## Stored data
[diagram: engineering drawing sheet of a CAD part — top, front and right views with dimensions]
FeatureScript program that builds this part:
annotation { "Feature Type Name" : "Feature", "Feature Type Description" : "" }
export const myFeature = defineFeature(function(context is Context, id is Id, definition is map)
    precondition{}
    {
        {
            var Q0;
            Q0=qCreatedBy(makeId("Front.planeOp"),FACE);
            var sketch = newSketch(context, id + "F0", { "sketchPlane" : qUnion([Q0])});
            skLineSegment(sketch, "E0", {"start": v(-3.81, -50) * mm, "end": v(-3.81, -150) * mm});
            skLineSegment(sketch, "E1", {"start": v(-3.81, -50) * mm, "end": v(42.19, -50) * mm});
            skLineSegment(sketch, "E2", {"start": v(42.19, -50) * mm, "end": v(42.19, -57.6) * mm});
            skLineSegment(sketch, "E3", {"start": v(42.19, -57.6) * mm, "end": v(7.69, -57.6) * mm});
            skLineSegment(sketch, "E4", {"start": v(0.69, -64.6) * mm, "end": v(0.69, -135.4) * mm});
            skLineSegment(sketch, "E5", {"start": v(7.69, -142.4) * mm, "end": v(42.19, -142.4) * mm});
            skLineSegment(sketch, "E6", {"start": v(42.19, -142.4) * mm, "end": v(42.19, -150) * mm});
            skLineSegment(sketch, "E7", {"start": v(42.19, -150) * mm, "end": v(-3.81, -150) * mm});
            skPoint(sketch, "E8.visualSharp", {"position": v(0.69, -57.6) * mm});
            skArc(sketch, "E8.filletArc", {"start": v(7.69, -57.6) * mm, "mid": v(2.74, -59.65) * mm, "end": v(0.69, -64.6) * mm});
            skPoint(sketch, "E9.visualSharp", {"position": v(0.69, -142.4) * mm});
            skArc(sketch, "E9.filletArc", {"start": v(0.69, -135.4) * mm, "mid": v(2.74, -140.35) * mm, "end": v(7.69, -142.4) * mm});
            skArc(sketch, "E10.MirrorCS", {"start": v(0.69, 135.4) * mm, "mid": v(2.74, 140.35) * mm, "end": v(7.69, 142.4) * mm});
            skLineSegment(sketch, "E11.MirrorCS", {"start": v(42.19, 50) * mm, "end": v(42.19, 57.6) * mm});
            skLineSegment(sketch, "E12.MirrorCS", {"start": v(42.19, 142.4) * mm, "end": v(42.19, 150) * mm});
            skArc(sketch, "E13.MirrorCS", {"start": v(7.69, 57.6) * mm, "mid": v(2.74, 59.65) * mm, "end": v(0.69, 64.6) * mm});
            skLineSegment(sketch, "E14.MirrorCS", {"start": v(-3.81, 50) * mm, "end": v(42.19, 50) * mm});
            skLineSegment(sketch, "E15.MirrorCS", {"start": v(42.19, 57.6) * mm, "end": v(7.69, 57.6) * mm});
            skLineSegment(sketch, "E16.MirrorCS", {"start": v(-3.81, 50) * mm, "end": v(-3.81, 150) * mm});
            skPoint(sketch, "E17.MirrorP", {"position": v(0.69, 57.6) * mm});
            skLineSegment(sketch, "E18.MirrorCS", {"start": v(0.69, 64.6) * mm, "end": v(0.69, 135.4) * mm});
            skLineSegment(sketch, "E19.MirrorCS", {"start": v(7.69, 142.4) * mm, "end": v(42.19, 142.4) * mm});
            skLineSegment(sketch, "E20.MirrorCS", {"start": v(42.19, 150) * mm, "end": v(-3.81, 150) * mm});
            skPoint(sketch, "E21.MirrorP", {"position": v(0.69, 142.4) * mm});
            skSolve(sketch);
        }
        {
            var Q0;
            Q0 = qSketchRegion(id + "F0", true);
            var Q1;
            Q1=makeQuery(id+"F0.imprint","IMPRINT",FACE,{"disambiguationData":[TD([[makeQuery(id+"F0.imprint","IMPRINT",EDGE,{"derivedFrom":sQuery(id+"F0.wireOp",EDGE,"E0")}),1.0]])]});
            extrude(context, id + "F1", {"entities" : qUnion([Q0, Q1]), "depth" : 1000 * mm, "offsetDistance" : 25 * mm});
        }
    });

## Task requirements
Find every line above that contains the string "MirrorP" and copy each one out in full.

## Full solution
            skPoint(sketch, "E17.MirrorP", {"position": v(0.69, 57.6) * mm});
            skPoint(sketch, "E21.MirrorP", {"position": v(0.69, 142.4) * mm});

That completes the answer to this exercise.